Investor Satisfaction Rises, but Millennial Flight Might Be Coming

According to a J.D. Power study, more than a third of affluent millennials will switch investment firms in the next year.

RIAIntelArt_losingMillenials_0320.jpg

Illustration by RIA Intel

As markets rallied last year, investor satisfaction with investment firms grew, according to a new study. But all is not well with millennials.

J.D. Power, a Troy, Michigan–based research and data analytics firm, found that last year, investor satisfaction with full-service investment firms grew 8 points year-over-year on a 1,000-point scale to 735, after falling 17 points the prior year.

The company polled 9,951 investors who work directly with a dedicated financial advisor or team of advisors between January 2023 and January 2024. The survey — which is in its 22nd year — analyzed overall investor satisfaction with full-service investment firms based on seven factors: trust, people, products and services, value for fees, ability to manage wealth how and when the client wants, problem resolution, and digital channels.

However, despite the increase in satisfaction, millennials, an increasingly important wealth demographic, seem to be a weak point for advisors. According to the survey, 36 percent of millennials with a least $1 million in investable assets said “they ‘probably will’ or ‘definitely will’ switch firms in the next year.”

Investor satisfaction that is tied to market performance is a systemic problem in wealth management.

Markets are inherently volatile, and downturns, despite being potentially good investment opportunities, can also create dissatisfaction with an advisor’s performance.

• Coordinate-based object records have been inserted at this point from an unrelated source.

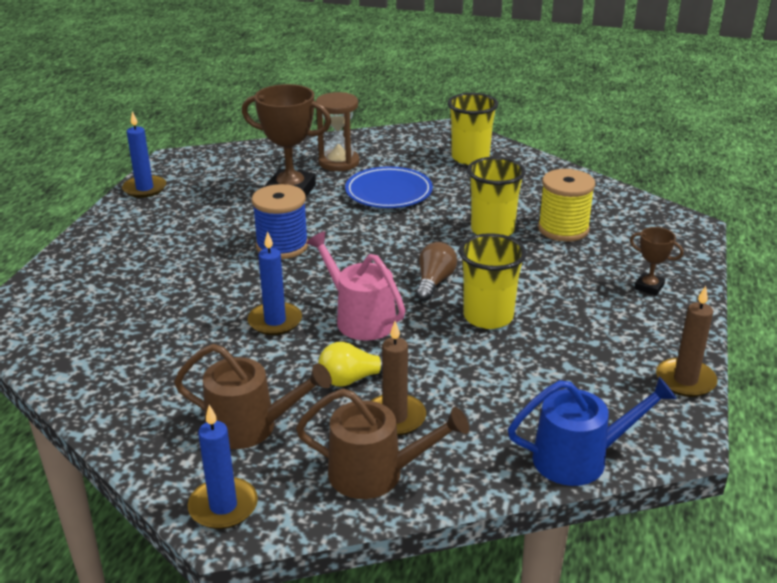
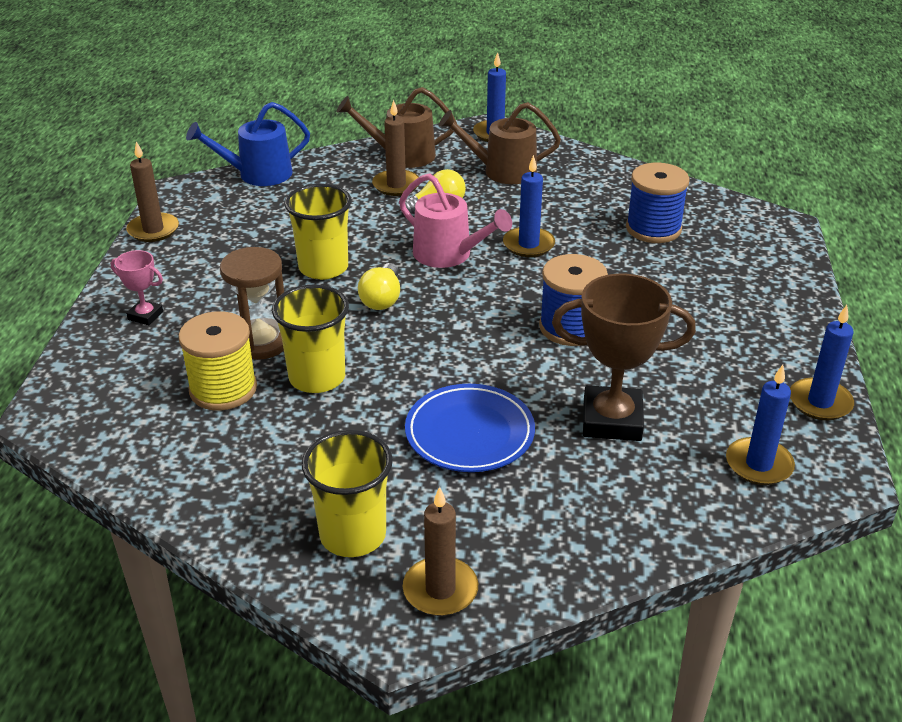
camera: 170 degrees right, 5 degrees up
brown hourglass [316,92,360,171] -> brown hourglass moved to [220,247,284,360]
brown light bulb [416,242,457,301] -> yellow light bulb [358,263,400,310]
brown trophy [630,227,684,296] -> pink trophy [111,250,163,325]
none -> brown candle [403,487,478,616]
none -> blue spool [626,163,690,243]
none -> blue candle [726,365,795,485]

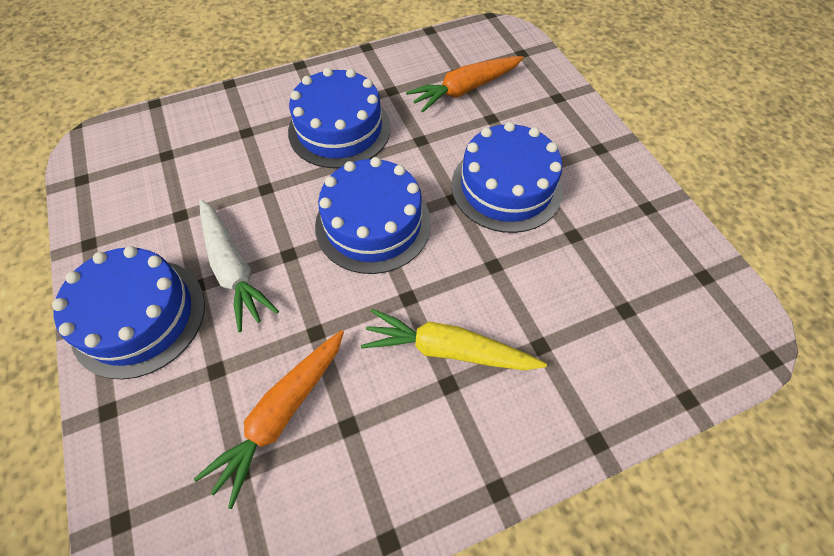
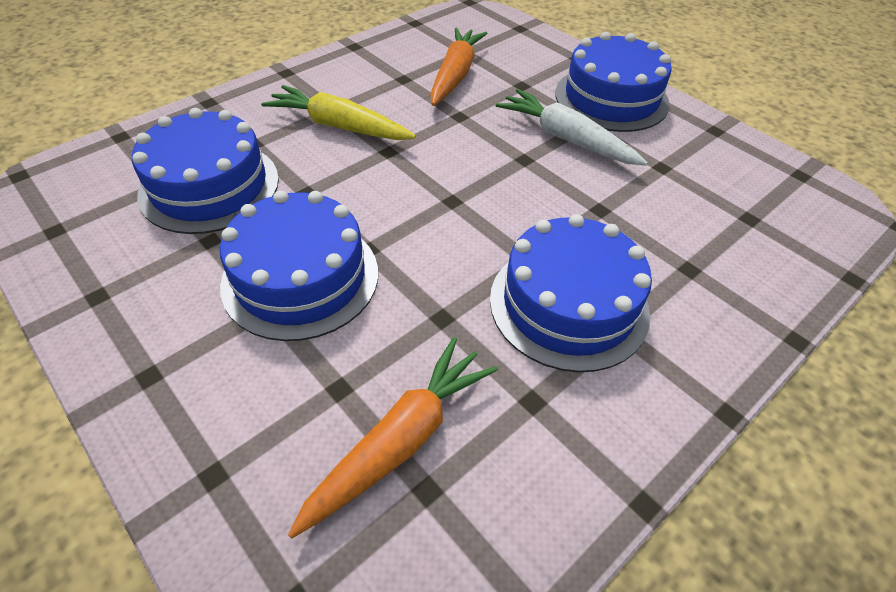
camera: 160 degrees right, 10 degrees down
blue cake [315,157,431,274] -> blue cake moved to [132,108,279,234]
yellow carrot [361,309,547,370] -> yellow carrot turned 150 degrees counterclockwise [261,85,416,140]

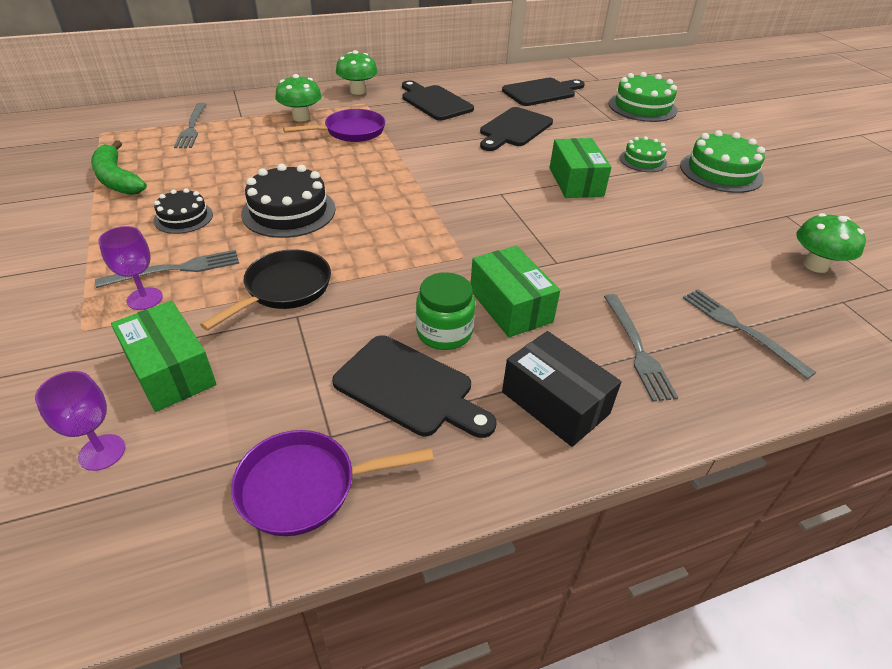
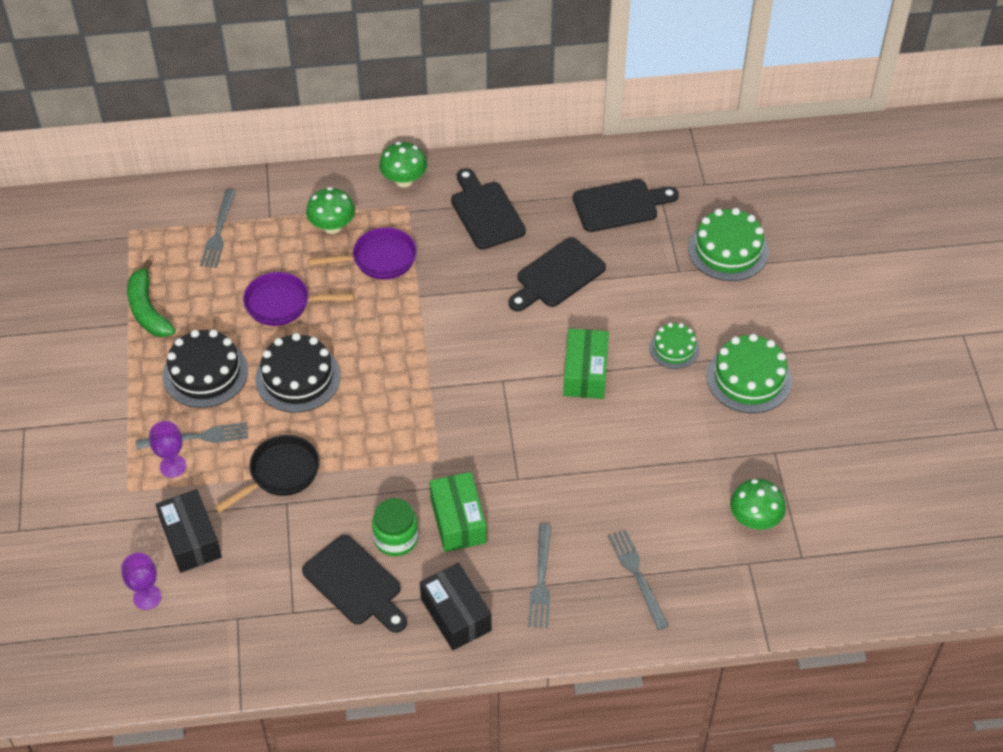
camera: 15 degrees right, 10 degrees up
green box [111,301,216,412] -> black box [156,489,222,573]
black cake [153,188,213,234] -> black cake [163,329,248,408], size x1.67
purple pan [231,430,434,536] -> purple pan moved to [243,272,354,326]

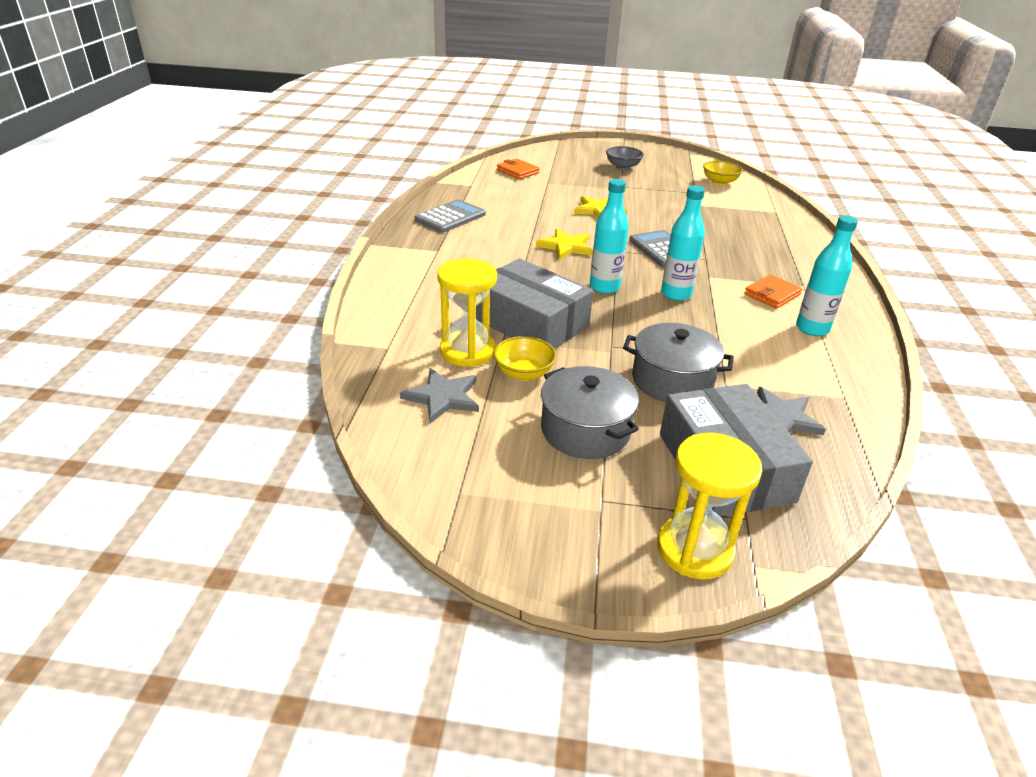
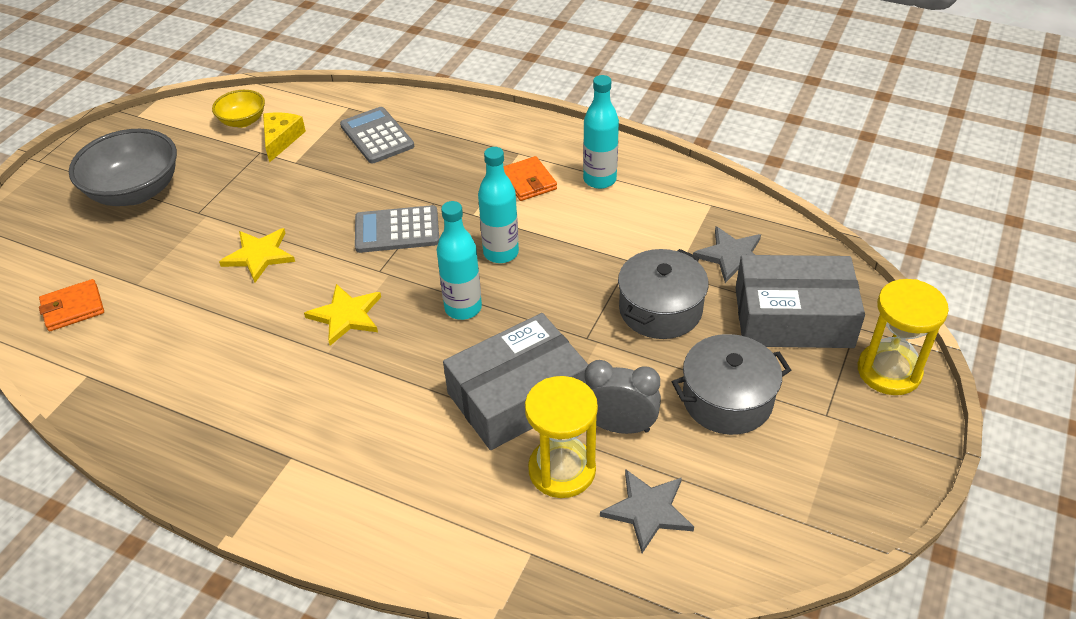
camera: 70 degrees left, 10 degrees up
grey calculator [415,199,486,233] -> grey calculator moved to [340,107,414,164]
yellow bowl [494,336,557,381] -> grey clock [585,360,661,434]
grey bowl [606,146,644,170] -> grey bowl [69,129,177,206], size x1.85
none -> yellow cheese [263,112,306,163]

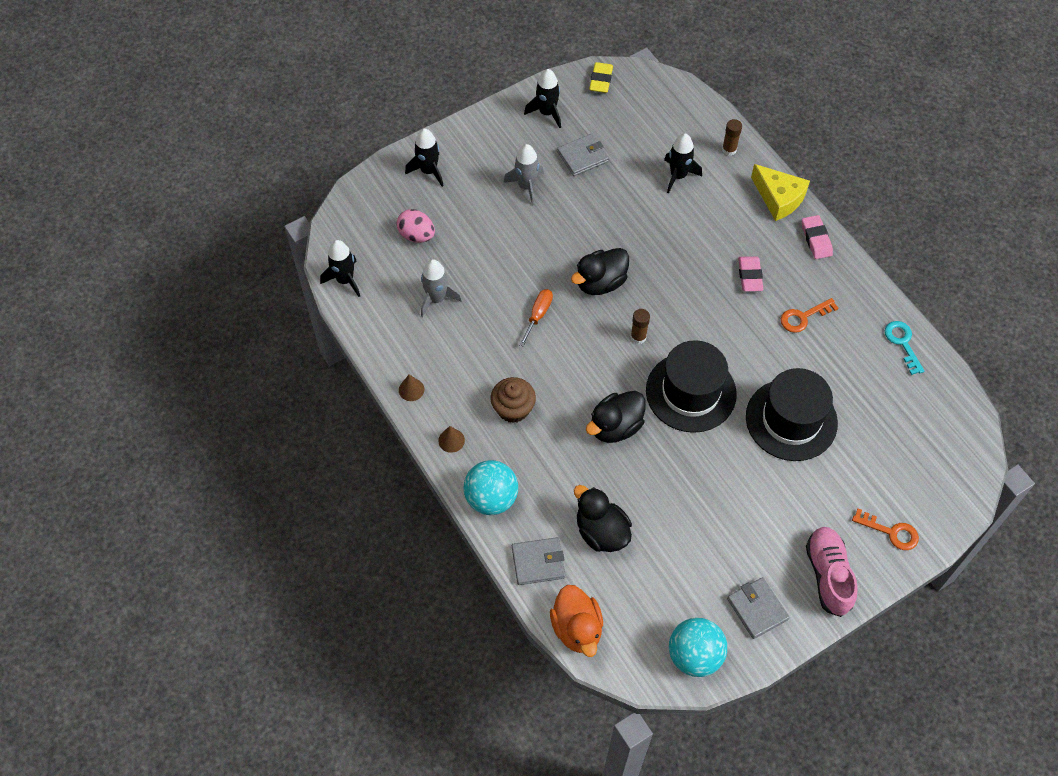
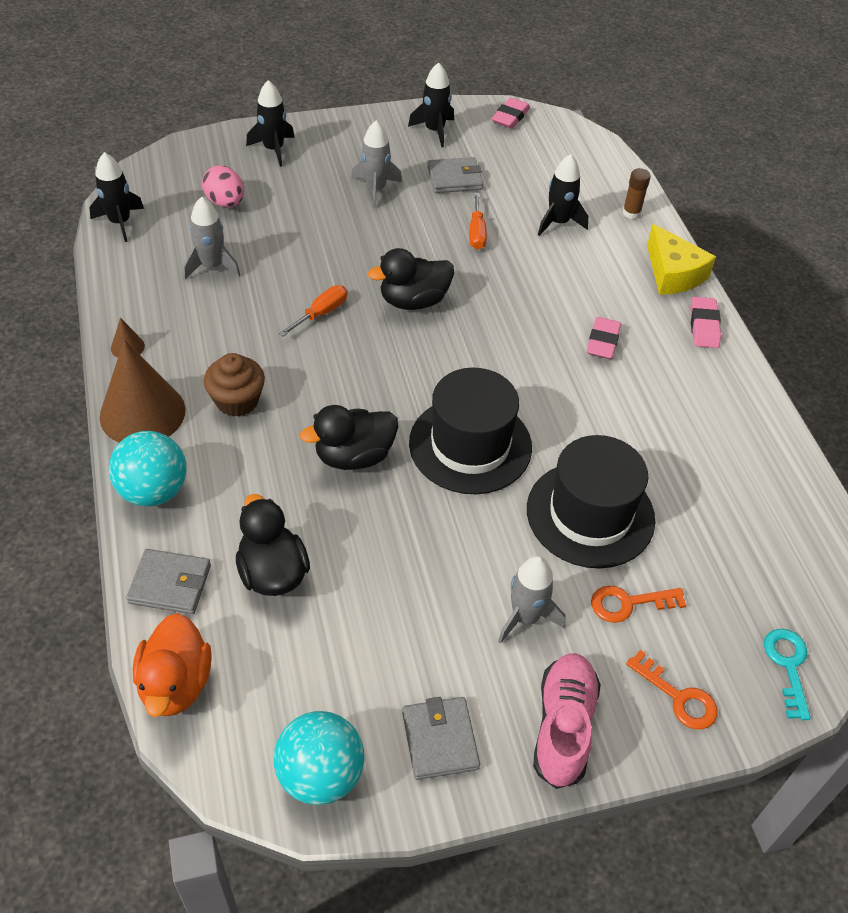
camera: 15 degrees right, 10 degrees down
brown cone [438,426,465,453] -> brown cone [100,339,185,443], size x2.41
yellow eraser [589,62,613,93] -> pink eraser [492,98,530,129]
brown glue stick [631,309,650,344] -> none
orange key [781,298,838,333] -> orange key moved to [591,585,687,623]
turquoise key [885,321,924,375] -> turquoise key moved to [764,629,811,720]
none -> orange screwdriver [469,193,487,250]
none -> grey rocket [498,556,565,644]

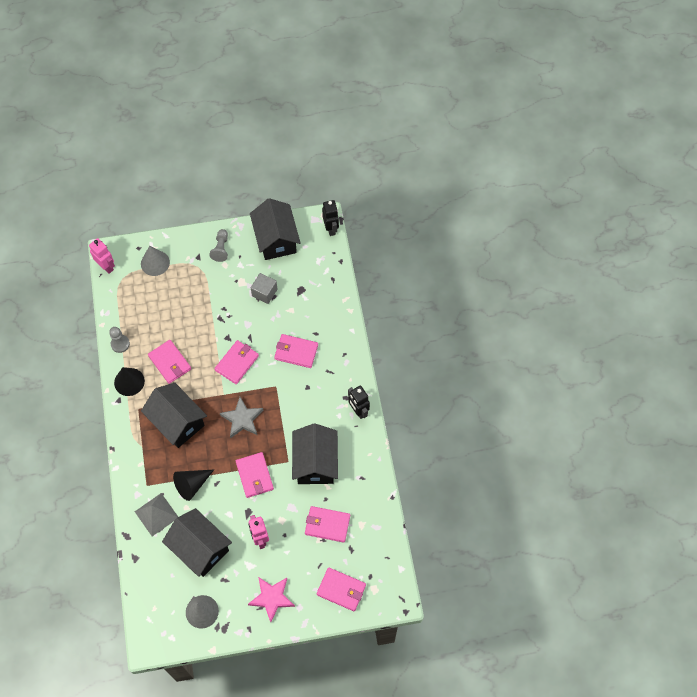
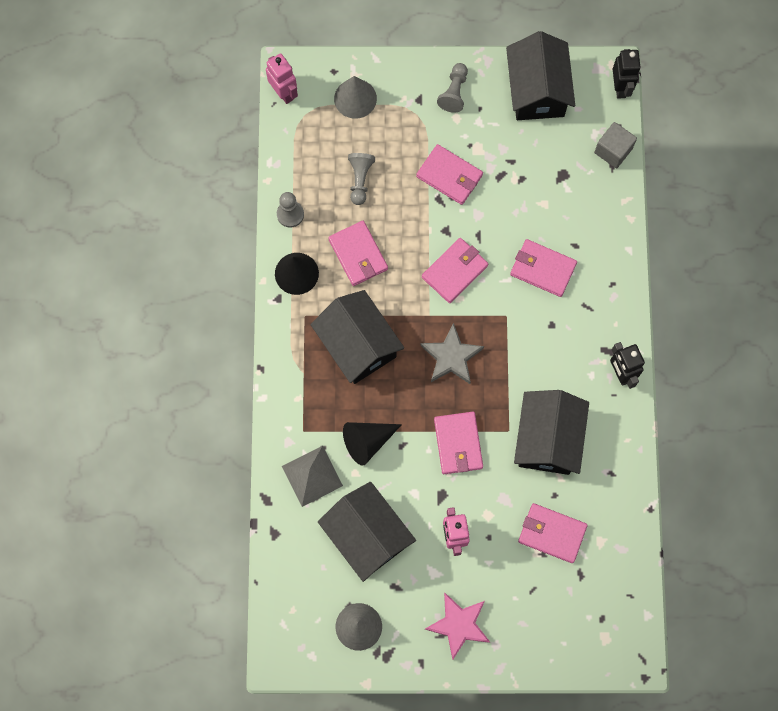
camera: 10 degrees right, 10 degrees up
grey cube [251,273,277,304] -> grey cube moved to [594,122,637,168]
pink wallet [317,567,366,611] -> pink wallet moved to [416,144,483,205]
none -> grey pawn [348,153,375,205]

“It is conventional wisdom that investor satisfaction tracks closely with stock market performance, but for advisors who want to build long-term, sustainable relationships that can weather good markets and bad, they will need to build a deeper level of engagement with clients,” Craig Martin, executive managing director and global head of wealth and lending intelligence at J.D. Power, said in a statement. “This is especially true among the younger segment of investors who show lower levels of client loyalty than investors in other generational groups. Advisors will need to adjust their approach to meaningfully connect with younger investors or risk a major outflow of assets in coming years.”

According to Cerulli Associates, a wealth and asset management research and consulting firm, millennials are expected to inherit $27.4 trillion over the next 25 years, but their loyalty is in question.

In addition to the more than a third who are likely to switch firms in the next year, 70 percent of millennials surveyed said they have a secondary investment firm. “This number is significantly lower among older affluent cohorts,” J.D. Power said.

However, technology might be a potential solution for advisor satisfaction woes.

According to the report, “advisors who take the time to help clients understand and engage with digital channels are consistently driving higher levels of investor satisfaction,” while “advisors who fail to clearly explain digital options are perceived more negatively and get half the number of referrals as their more digitally supportive peers.”

U.S. Bank was the highest-ranked advisor in the survey, with a score of 761. Edward Jones was second, with a score of 749, and Vanguard was third, with a score of 748.